Images aside, the whole listing should be written out word for word.

Available data:

========

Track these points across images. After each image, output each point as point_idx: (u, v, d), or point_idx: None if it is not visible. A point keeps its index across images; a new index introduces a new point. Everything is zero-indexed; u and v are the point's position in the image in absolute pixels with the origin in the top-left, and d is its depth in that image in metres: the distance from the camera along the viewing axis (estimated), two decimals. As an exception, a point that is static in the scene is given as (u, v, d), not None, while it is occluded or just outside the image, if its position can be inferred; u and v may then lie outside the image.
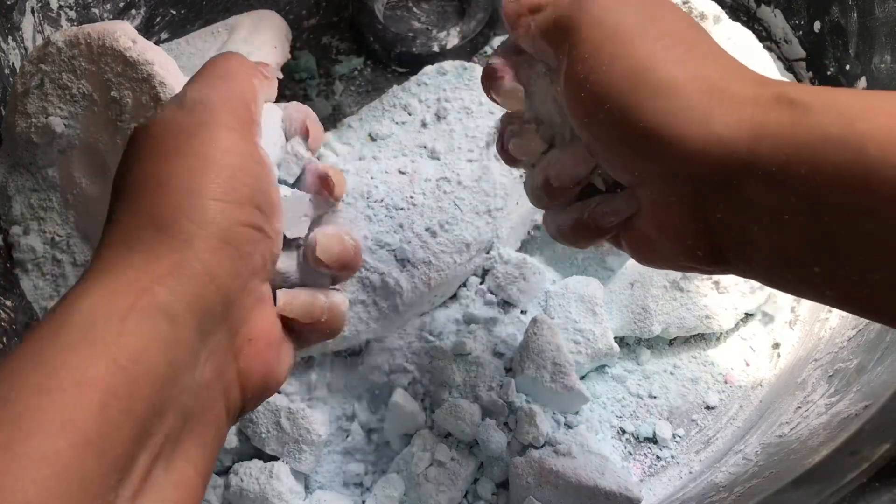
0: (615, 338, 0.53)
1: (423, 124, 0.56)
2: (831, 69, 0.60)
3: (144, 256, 0.29)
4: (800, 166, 0.27)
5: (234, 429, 0.51)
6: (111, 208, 0.31)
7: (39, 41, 0.56)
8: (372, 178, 0.53)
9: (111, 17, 0.64)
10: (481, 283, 0.54)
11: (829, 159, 0.26)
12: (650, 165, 0.30)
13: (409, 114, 0.57)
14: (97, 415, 0.24)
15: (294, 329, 0.35)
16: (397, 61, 0.67)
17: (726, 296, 0.53)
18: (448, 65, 0.58)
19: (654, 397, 0.53)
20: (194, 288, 0.29)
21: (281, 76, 0.38)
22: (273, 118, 0.36)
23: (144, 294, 0.27)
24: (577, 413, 0.51)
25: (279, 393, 0.51)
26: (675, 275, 0.53)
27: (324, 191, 0.36)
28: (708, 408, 0.53)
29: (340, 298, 0.36)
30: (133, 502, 0.26)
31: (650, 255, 0.34)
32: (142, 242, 0.29)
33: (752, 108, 0.29)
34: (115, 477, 0.25)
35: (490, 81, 0.37)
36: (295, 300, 0.34)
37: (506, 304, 0.53)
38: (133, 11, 0.66)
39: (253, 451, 0.51)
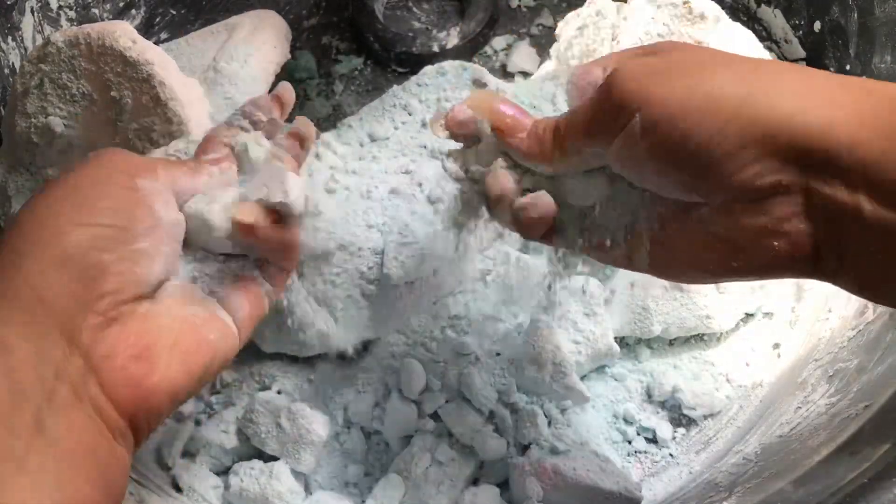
0: (615, 338, 0.52)
1: (423, 124, 0.56)
2: (831, 69, 0.60)
3: None
4: None
5: (233, 429, 0.51)
6: None
7: (39, 41, 0.56)
8: (372, 178, 0.53)
9: (111, 17, 0.64)
10: (481, 283, 0.54)
11: None
12: (752, 170, 0.30)
13: (409, 114, 0.56)
14: None
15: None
16: (397, 61, 0.67)
17: (726, 296, 0.53)
18: (448, 65, 0.58)
19: (655, 397, 0.53)
20: (24, 314, 0.29)
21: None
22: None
23: None
24: (577, 413, 0.51)
25: (279, 393, 0.51)
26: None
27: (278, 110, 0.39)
28: (708, 408, 0.53)
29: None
30: None
31: (733, 263, 0.33)
32: None
33: (845, 97, 0.29)
34: None
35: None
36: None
37: (506, 304, 0.53)
38: (133, 11, 0.66)
39: (253, 451, 0.51)
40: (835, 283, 0.32)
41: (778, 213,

========

Answer to this task:
Track these points across images. After each image, output each point as point_idx: (u, v, d), or point_idx: None if it is not visible. A point keeps its index across images; a new index introduces a new point. Everything is zero-indexed; u and v are the point's position in the image in absolute pixels with the origin in the top-left, and d is its depth in that image in metres: the distance from the camera along the viewing axis (estimated), two decimals. As an exception, a point that is static in the scene is given as (u, v, d), not None, while it is occluded or just outside the image, if its position can be inferred; u and v may then lie outside the image.
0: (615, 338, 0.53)
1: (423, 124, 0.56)
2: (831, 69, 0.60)
3: (144, 256, 0.29)
4: (800, 166, 0.27)
5: (234, 429, 0.51)
6: (111, 208, 0.31)
7: (39, 41, 0.56)
8: (372, 178, 0.53)
9: (111, 17, 0.64)
10: (481, 283, 0.54)
11: (829, 159, 0.26)
12: (650, 165, 0.30)
13: (409, 114, 0.57)
14: (97, 415, 0.24)
15: (294, 329, 0.35)
16: (397, 61, 0.67)
17: (726, 296, 0.53)
18: (448, 65, 0.58)
19: (654, 397, 0.53)
20: (194, 288, 0.29)
21: (281, 76, 0.38)
22: (273, 118, 0.36)
23: (144, 294, 0.27)
24: (577, 413, 0.51)
25: (279, 393, 0.51)
26: (675, 275, 0.53)
27: (324, 191, 0.36)
28: (708, 408, 0.53)
29: (340, 298, 0.36)
30: (133, 502, 0.26)
31: (650, 255, 0.34)
32: (142, 242, 0.29)
33: (752, 108, 0.29)
34: (115, 477, 0.25)
35: (490, 81, 0.37)
36: (295, 300, 0.34)
37: (506, 304, 0.53)
38: (133, 11, 0.66)
39: (253, 451, 0.51)
0: (615, 338, 0.52)
1: (423, 124, 0.56)
2: (831, 69, 0.60)
3: None
4: None
5: (233, 429, 0.51)
6: None
7: (39, 41, 0.56)
8: (372, 178, 0.53)
9: (111, 17, 0.64)
10: (481, 283, 0.54)
11: None
12: (752, 170, 0.30)
13: (409, 114, 0.56)
14: None
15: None
16: (397, 61, 0.67)
17: (726, 296, 0.53)
18: (448, 65, 0.58)
19: (655, 397, 0.53)
20: (24, 314, 0.29)
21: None
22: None
23: None
24: (577, 413, 0.51)
25: (279, 393, 0.51)
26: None
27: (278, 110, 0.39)
28: (708, 408, 0.53)
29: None
30: None
31: (733, 263, 0.33)
32: None
33: (845, 97, 0.29)
34: None
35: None
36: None
37: (506, 304, 0.53)
38: (133, 11, 0.66)
39: (253, 451, 0.51)
40: (835, 283, 0.32)
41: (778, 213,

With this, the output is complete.